─── Given text

Figure 1. Clustering analysis of 59 HCC tumors reveals 3 subgroups.
(A) Consensus matrix (B) 2D hierarchical clustering of 170 probes that overlapped between 4416 differentially methylated CpG sites (between tumors and adjacent non-tumorous tissues) and 199 CpG loci that divided tumors into three subgroups. Subgroups were labeled as Group-1 (red), Group-2 (blue), Group-3 (green) and adjacent non-tumorous tissues, NT (white). Group A represents both Group-1 and Group-3, while Group B is Group-2. (C) Survival curves for the original 3 subgroups identified by CHC-FS. (D) Survival curve for Group B versus Group A. P-value was calculated by generalised Wilcoxon method. OS, overall survival; DFS, disease free survival.
As evident from the heat-map shown in Figure 1B, based on hierarchical clustering, these 170 CpG probes alone can distinguish the 3 subgroups of tumors. The methylation profile of one tumor subgroup, Group-2, was found to be the most distinctly different from the non-tumorous liver tissues out of the 3 subgroups (Figure 1B). Although methylation should conventionally be inversely correlated with gene expression, however, gene expression profiles were not able to distinguish these subgroups.
Tumor subgroup associated with poorer overall and disease-free survival
As three subgroups of patients were identified based on their methylation profile, we examined whether these subgroups are correlated with clinicopathological characteristics or survival potential. These tumor subgroups were found not to be statistically associated with any of the clinicopathological parameters examined (p-value>0.05, Table S4). Survival analyses, however, revealed that Group-2 patients consistently had worse overall (p-value = 0.087) and disease-free survival (p-value = 0.11) compared to the other subgroups, although the difference was not statistically significant (Figure 1C). To evaluate if Group-2 patients have poorer survival potential compared to the other groups, we reanalysed the data, combining Group-1 and Group-3 patients together to form Group A while Group-2 patients were renamed to Group B. As evident in Figure 1D, Group B patients have significantly poorer overall (p-value = 0.049) and disease-free survival (p-value = 0.038) compared to all the other patients (Group A). Univariate analysis further confirmed this observation. Group B patients were found to have ∼4 times increased risk of death/morbidity compared to Group A (Overall survival: p-value = 0.017; Hazard ratio = 4.73; 95% Confidence interval = 1.32–16.9 and Disease-free survival: p-value = 0.003; Hazard ratio = 3.99, 95% Confidence Interval = 1.61–9.86) (Table 2).
Table 2. Univariate analysis of clinicopathological variables for overall survival (OS) and disease-free survival (DFS) in 58 patients (one patient did not have survival information).

──────

### Problem to solve
Copy the HCC clustering text from "Figure 1. Clustering" up to and including "disease free survival.", swapping "Consensus matrix" for "Consensus heat map".

─── Data extract

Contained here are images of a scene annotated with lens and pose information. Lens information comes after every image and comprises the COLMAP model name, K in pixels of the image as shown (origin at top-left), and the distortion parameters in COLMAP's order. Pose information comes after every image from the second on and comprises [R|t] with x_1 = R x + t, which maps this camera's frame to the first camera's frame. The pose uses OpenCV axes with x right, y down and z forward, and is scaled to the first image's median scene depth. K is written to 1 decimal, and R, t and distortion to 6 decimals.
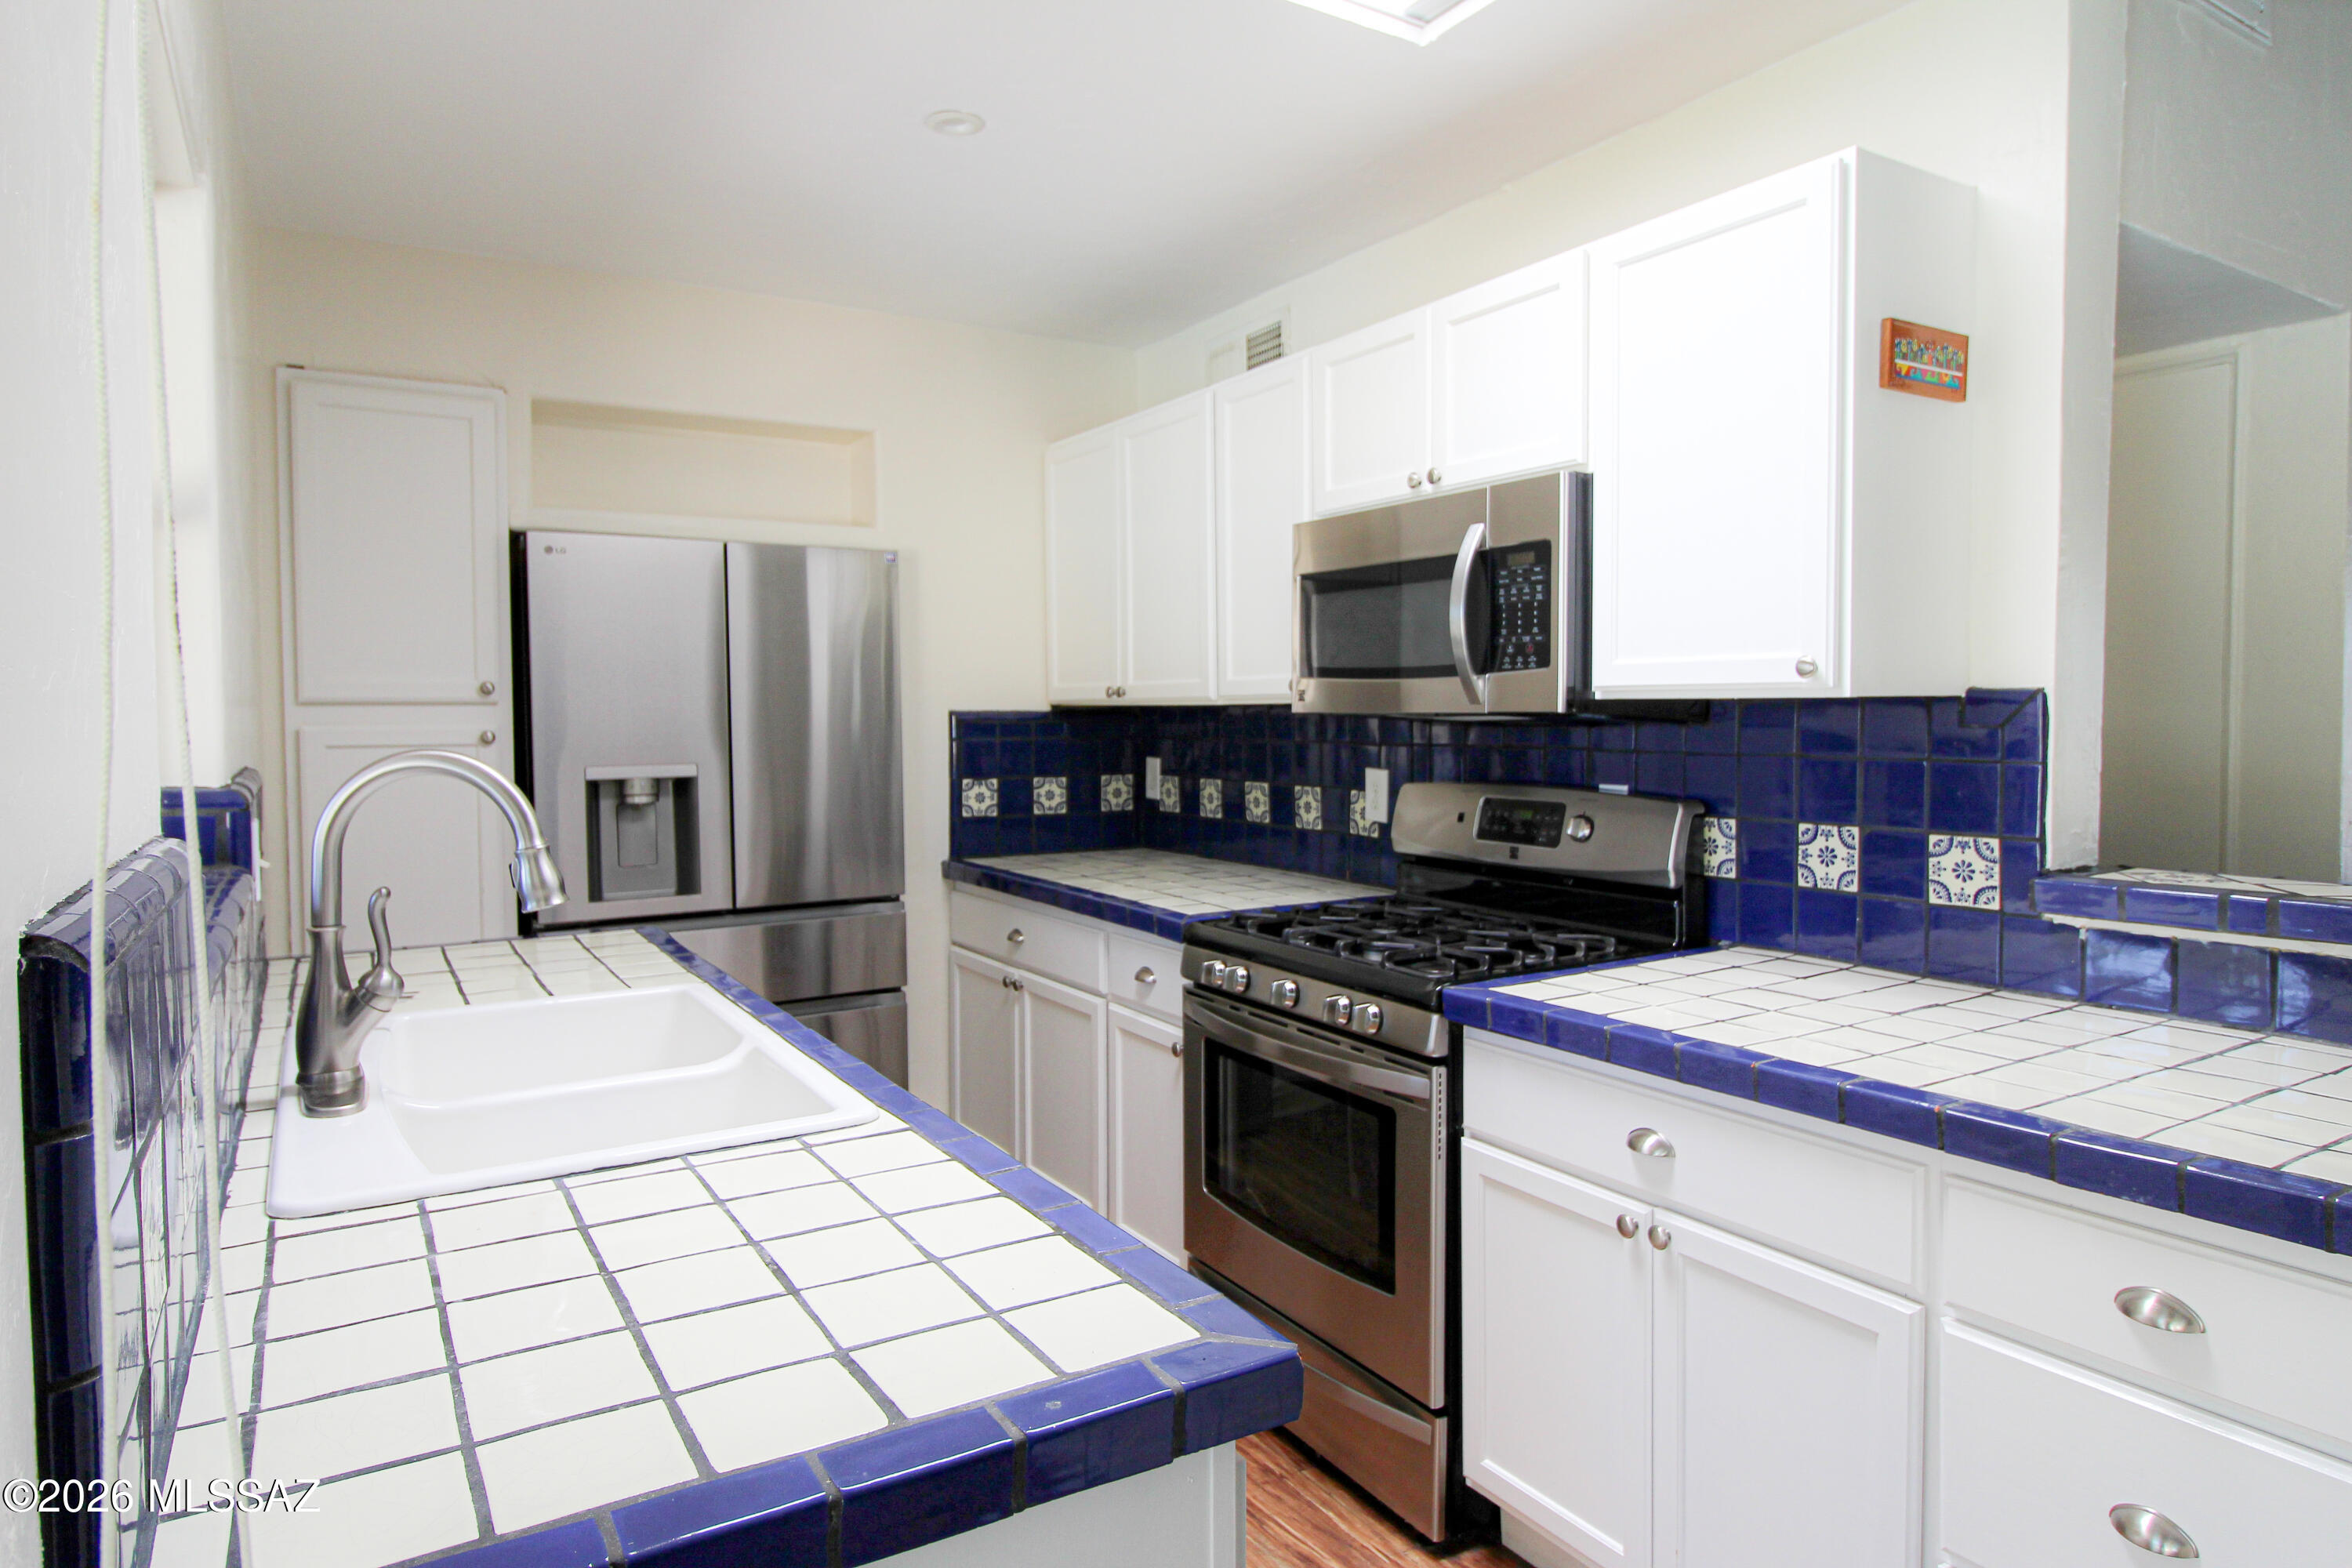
lens RADIAL K [[1380.6, 0, 1177.3], [0, 1380.6, 761.0], [0, 0, 1]] dist [0.013885, -0.017594]
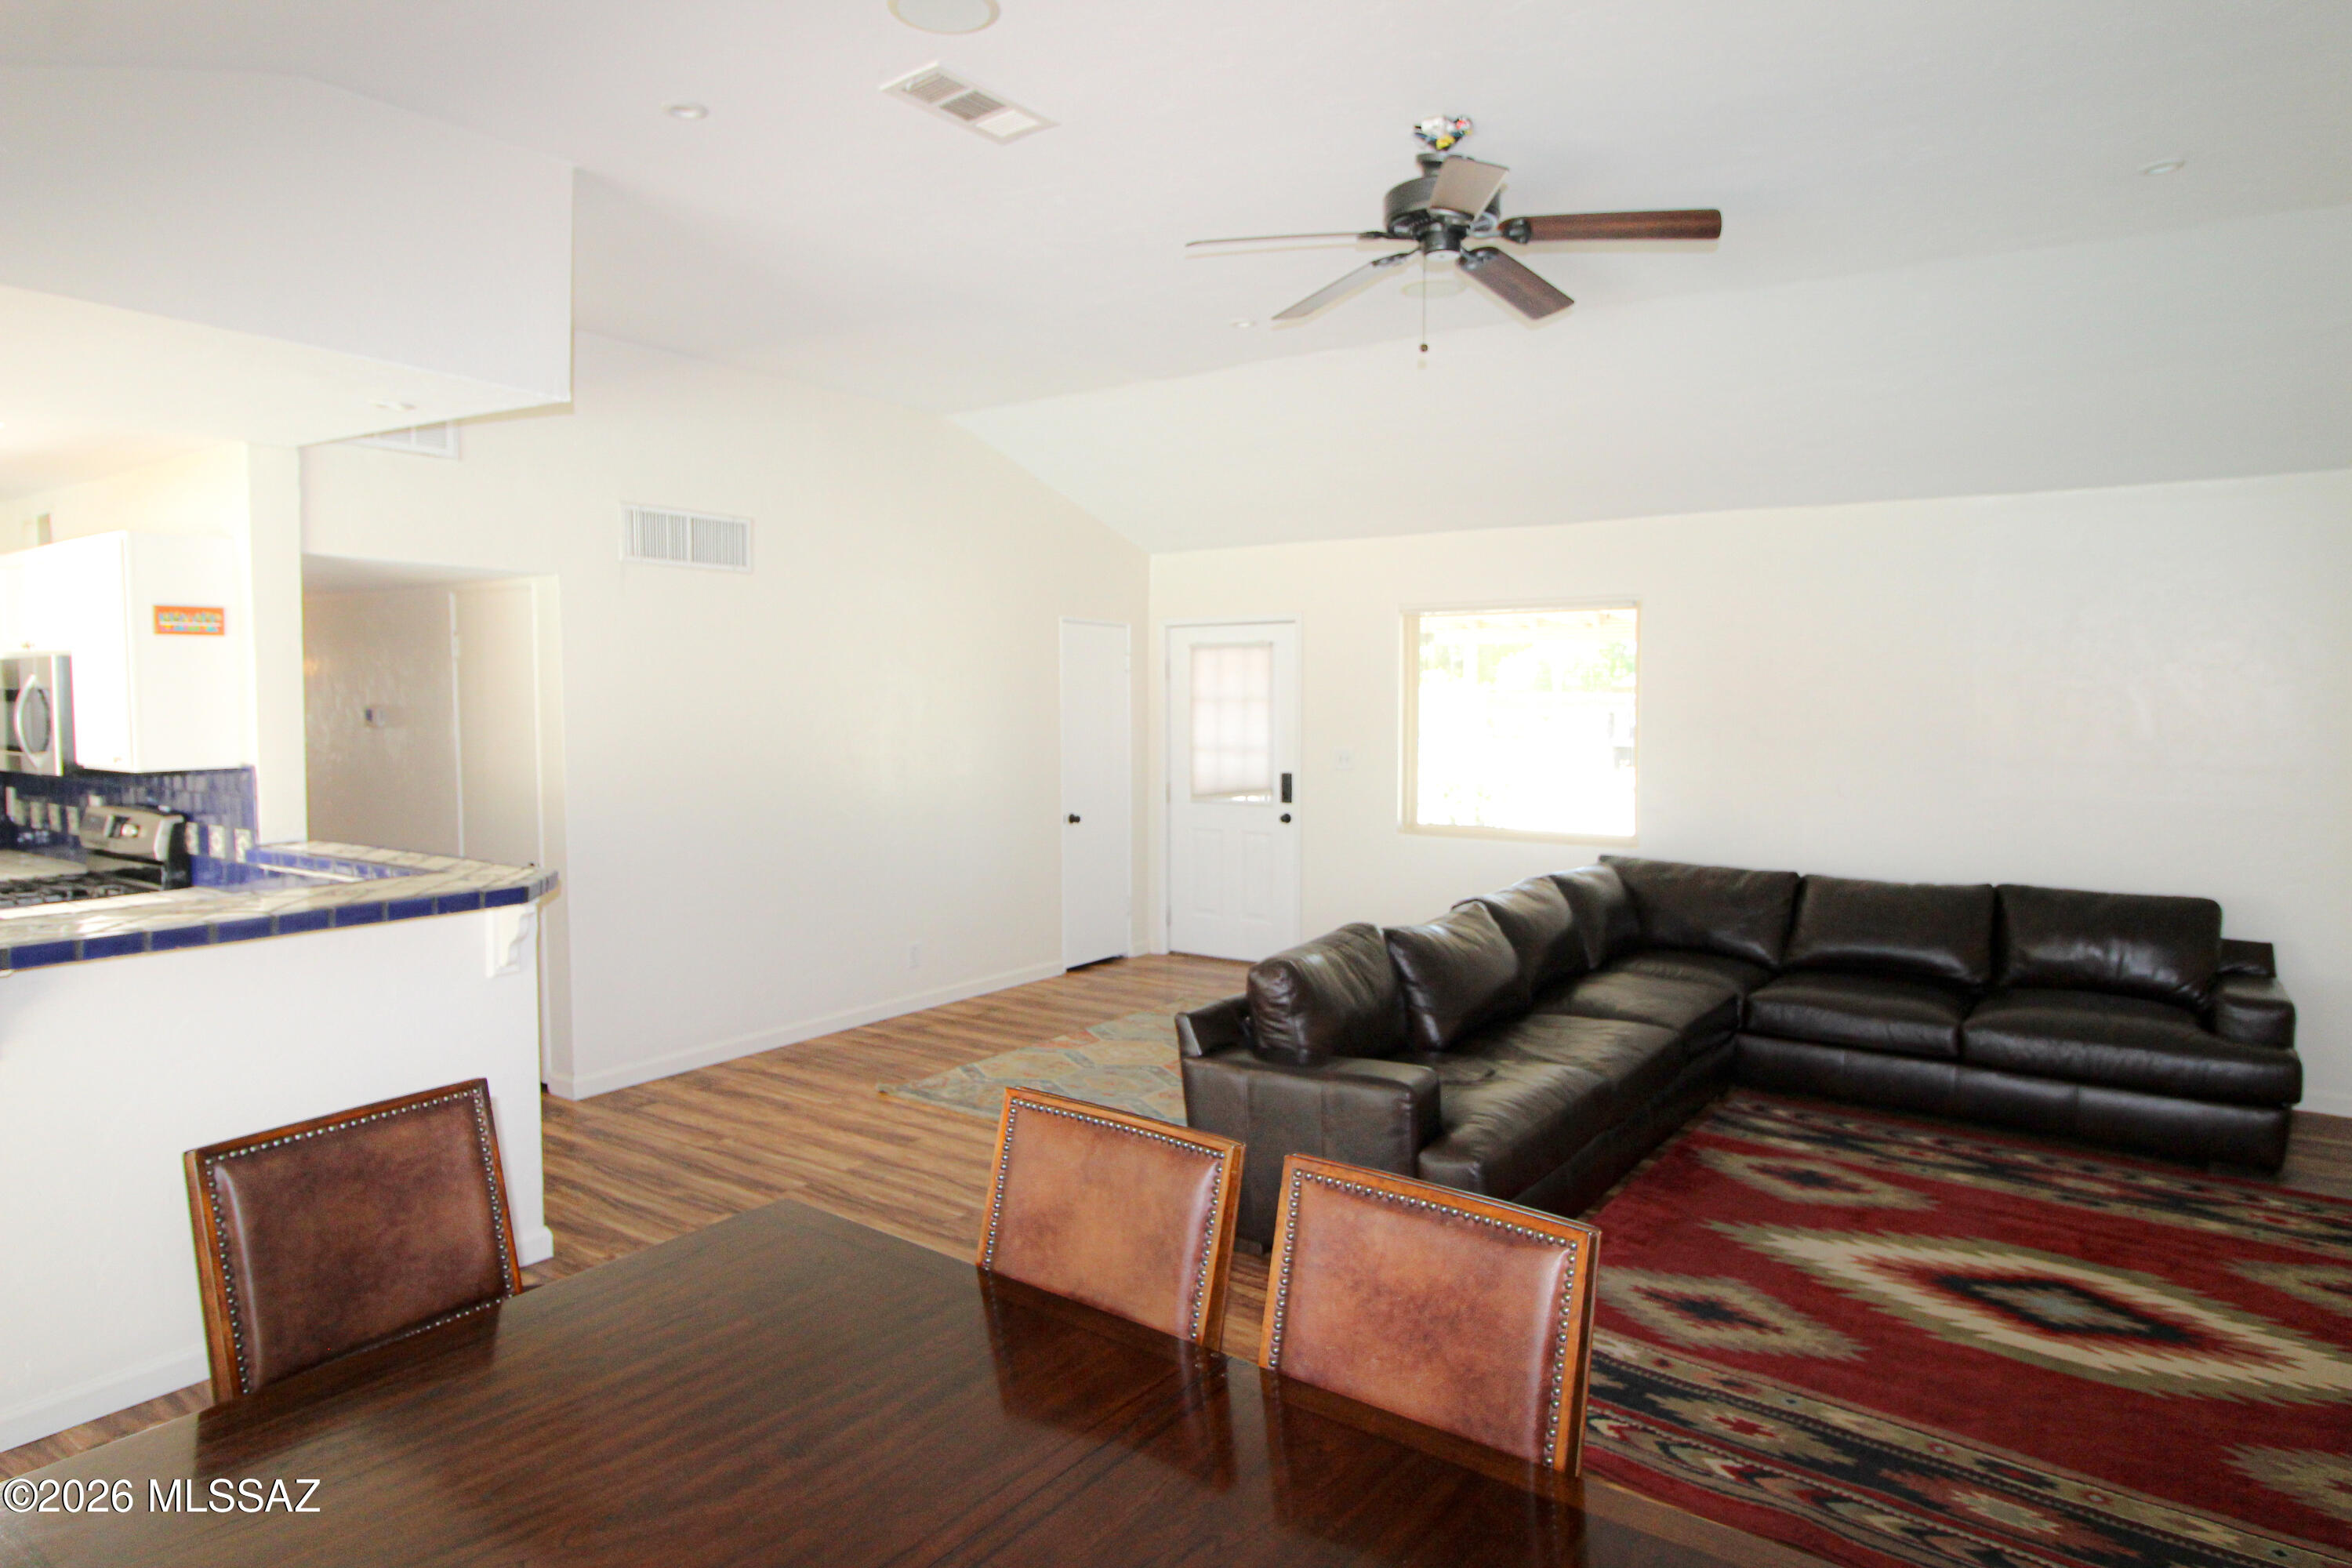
lens RADIAL K [[1380.6, 0, 1177.3], [0, 1380.6, 761.0], [0, 0, 1]] dist [0.013885, -0.017594]
pose [[0.921347, -0.017455, 0.388349, 0.923551], [0.013505, 0.999826, 0.012899, -0.054800], [-0.388506, -0.006640, 0.921422, -1.372955]]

──────

### Answer space
Figure 1. Clustering analysis of 59 HCC tumors reveals 3 subgroups.
(A) Consensus heat map (B) 2D hierarchical clustering of 170 probes that overlapped between 4416 differentially methylated CpG sites (between tumors and adjacent non-tumorous tissues) and 199 CpG loci that divided tumors into three subgroups. Subgroups were labeled as Group-1 (red), Group-2 (blue), Group-3 (green) and adjacent non-tumorous tissues, NT (white). Group A represents both Group-1 and Group-3, while Group B is Group-2. (C) Survival curves for the original 3 subgroups identified by CHC-FS. (D) Survival curve for Group B versus Group A. P-value was calculated by generalised Wilcoxon method. OS, overall survival; DFS, disease free survival.